Until now, this type of strategy has been applicable only to the ACT; making it relevant to the SAT as well will deprive the ACT of a notable advantage and may ultimately play a role in helping the SAT to shed its reputation for trickiness and recapture some of its market share. For students who are unable to strategize effectively this way on their own, the tutoring industry will of course continue to step in and help.

Furthermore, the reduction of five answer choices to four will give students an even higher chance of selecting the correct responses to questions that they have not the slightest idea how to answer.

Taken together, these factors may (if it suits the narrative the College Board wants to promote) also result in a very slight but statistically significant uptick in scores, designed to suggest that more students are “college and career ready” when they are actually not.

Isn’t rhetoric beautiful?

Is “jettison” a fancy word? (yet another journalist uses an “SAT word” to insult “SAT words”)

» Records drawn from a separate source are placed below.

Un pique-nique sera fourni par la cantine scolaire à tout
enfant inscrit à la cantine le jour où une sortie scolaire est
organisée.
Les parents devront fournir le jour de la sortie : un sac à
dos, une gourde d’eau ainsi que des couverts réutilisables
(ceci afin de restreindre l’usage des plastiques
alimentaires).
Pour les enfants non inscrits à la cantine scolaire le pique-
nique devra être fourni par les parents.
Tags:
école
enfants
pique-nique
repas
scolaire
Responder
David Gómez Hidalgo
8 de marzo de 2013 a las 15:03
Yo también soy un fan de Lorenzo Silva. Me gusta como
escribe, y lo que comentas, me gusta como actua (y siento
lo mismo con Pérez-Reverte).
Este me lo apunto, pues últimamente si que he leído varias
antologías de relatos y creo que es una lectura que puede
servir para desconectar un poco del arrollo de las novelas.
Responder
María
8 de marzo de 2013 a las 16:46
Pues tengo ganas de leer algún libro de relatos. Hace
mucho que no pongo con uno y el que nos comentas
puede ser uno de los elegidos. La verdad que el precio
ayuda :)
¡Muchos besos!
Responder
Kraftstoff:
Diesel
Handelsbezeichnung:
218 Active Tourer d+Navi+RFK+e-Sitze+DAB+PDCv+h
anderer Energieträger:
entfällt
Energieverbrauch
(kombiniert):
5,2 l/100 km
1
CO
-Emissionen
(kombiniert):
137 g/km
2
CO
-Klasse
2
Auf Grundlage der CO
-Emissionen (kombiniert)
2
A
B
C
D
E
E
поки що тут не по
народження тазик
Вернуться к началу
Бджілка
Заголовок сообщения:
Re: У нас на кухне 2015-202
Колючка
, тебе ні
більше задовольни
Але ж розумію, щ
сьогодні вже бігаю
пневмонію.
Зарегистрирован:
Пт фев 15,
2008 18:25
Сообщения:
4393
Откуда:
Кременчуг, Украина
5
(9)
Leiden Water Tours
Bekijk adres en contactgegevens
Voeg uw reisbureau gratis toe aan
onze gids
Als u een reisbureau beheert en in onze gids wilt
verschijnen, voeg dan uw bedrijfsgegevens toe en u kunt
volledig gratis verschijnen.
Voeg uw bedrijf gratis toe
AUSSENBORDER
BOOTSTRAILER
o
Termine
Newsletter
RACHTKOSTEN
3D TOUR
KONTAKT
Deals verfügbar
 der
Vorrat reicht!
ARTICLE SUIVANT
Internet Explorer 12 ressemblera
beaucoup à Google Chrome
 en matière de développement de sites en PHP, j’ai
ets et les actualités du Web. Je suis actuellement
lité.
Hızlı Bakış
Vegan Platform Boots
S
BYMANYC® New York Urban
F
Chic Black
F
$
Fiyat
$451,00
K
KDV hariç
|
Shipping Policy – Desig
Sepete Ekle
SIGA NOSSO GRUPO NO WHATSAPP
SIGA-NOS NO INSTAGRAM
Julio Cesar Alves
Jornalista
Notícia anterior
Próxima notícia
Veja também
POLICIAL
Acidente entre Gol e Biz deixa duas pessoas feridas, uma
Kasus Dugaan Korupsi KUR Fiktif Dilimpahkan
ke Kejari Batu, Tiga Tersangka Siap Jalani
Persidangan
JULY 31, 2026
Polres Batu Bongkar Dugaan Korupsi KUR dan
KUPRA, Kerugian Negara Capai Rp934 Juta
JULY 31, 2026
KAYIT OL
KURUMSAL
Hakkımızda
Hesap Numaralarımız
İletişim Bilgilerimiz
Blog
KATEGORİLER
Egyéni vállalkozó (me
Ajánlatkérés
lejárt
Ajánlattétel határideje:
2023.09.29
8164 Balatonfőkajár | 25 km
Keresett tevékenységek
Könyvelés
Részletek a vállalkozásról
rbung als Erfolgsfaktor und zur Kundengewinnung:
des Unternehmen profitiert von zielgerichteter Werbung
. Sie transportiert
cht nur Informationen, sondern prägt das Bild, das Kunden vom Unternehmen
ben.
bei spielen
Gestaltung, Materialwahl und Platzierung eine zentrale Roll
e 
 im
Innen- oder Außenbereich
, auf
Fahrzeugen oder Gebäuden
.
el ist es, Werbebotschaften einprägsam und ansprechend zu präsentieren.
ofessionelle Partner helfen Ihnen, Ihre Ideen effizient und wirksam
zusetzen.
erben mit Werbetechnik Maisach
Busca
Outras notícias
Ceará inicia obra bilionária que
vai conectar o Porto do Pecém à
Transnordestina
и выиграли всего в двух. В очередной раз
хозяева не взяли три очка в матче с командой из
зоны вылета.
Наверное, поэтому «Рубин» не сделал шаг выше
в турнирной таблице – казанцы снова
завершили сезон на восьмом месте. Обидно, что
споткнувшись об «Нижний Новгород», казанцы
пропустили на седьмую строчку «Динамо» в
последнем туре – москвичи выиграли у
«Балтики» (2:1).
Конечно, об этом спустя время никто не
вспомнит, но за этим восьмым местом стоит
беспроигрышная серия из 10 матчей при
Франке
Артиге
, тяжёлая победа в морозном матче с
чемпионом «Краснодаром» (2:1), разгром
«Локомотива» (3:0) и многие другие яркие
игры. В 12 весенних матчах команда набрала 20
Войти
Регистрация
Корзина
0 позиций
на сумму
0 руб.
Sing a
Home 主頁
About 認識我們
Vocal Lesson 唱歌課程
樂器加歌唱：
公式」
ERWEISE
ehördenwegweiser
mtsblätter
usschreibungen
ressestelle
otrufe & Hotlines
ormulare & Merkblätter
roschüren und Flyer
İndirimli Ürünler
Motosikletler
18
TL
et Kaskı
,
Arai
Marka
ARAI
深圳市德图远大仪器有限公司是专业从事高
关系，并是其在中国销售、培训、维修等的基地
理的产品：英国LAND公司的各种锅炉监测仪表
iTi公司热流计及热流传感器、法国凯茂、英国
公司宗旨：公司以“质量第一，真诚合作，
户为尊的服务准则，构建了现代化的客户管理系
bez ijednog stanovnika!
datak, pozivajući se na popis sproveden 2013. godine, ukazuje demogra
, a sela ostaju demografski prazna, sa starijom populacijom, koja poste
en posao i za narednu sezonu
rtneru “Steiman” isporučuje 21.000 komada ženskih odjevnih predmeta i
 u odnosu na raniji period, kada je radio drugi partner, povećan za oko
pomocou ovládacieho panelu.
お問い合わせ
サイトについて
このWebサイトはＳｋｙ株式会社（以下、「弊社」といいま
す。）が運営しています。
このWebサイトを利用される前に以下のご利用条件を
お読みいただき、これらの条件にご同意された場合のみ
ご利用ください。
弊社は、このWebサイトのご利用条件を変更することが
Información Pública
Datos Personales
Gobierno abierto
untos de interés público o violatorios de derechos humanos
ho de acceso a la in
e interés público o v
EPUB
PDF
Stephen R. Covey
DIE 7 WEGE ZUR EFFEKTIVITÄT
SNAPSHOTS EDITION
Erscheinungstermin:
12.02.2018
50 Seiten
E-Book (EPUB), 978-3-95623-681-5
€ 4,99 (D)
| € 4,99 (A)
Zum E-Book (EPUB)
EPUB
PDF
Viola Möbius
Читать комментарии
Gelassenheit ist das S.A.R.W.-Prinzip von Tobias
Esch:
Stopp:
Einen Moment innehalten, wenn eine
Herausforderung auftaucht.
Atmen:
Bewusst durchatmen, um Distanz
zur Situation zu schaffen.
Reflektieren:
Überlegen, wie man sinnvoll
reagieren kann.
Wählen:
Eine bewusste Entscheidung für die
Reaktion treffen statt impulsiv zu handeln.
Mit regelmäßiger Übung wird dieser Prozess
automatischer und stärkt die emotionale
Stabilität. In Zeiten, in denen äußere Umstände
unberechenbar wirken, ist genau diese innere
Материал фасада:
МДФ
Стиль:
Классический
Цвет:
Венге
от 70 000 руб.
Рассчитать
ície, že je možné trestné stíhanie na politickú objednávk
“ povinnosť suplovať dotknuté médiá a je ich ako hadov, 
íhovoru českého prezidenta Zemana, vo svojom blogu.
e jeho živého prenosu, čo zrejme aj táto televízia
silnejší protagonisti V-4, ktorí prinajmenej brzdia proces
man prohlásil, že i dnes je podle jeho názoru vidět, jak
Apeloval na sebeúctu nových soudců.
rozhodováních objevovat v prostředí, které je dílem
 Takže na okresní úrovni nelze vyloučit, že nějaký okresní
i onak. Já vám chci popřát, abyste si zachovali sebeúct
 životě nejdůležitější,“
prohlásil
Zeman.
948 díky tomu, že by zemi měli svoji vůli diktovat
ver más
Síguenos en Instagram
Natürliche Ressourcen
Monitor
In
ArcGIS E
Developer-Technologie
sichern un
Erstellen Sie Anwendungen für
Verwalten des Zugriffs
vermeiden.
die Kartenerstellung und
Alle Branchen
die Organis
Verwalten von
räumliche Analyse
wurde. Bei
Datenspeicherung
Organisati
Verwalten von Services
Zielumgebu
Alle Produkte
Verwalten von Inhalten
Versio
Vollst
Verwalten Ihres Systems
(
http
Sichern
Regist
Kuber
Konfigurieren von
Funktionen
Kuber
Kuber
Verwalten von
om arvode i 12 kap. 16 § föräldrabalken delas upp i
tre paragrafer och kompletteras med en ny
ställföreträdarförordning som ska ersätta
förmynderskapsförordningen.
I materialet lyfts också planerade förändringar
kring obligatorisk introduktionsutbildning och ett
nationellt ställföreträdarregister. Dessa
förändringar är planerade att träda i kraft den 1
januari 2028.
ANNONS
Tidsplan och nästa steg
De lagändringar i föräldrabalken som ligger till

In a Washington Post article describing the College Board’s attempt to capture market share back from the ACT, Nick Anderson writes: 

Wider access to markets where the SAT now has a minimal presence would heighten the impact of the revisions to the test that aim to make it more accessible. The new version [of the SAT], debuting on March 5, will eliminate penalties for guessing, make its essay component optional and jettison much of the fancy vocabulary, known as “SAT words,” that led generations of students to prepare for test day with piles of flash cards.

Nick Anderson might be surprised to discover that “jettison” is precisely the sort of “fancy” word that the SAT tests.

But then again, that would require him to do research, and no education journalist would bother to do any of that when it comes to the SAT. Because, like, everyone just knows that the SAT only tests words that no one actually uses. 

That reminds me of a discussion I had a couple of days ago with a teacher friend who was complaining that her students clung too rigidly to one side of an argument, that they had trouble understanding nuances. 

“V.,” I said. “Your students probably don’t even know what nuance is. The concept is foreign to them. It’s a word they see on a flash card when they’re studying for the SAT and forget five seconds later.” 

The people with us, both highly educated adults (and one the parent of a high school student), laughed. It had never occurred to either of them that “nuance” could be considered a difficult word.

I was therefore obliged to give them my standard spiel about how many words that 16 year-old who never pick up a book would consider obscure, would actually be considered perfectly common by educated 50 year-olds. But since those 50 year-olds can only remember the SAT from the perspective of a high school student, they remain convinced that the words it tests are actually obscure. 

They continued to laugh, but uncomfortably. I think they were both a little horrified. 

So sorry Nick. Next time you write about the SAT, you might want to actually look at some tests and see what kind of vocabulary gets tested there. Either that, or you should make sure to avoid words like “jettison” and “stagnated” (which I happened to notice you used later in the article).

Or maybe you should just make some flash cards for your readers.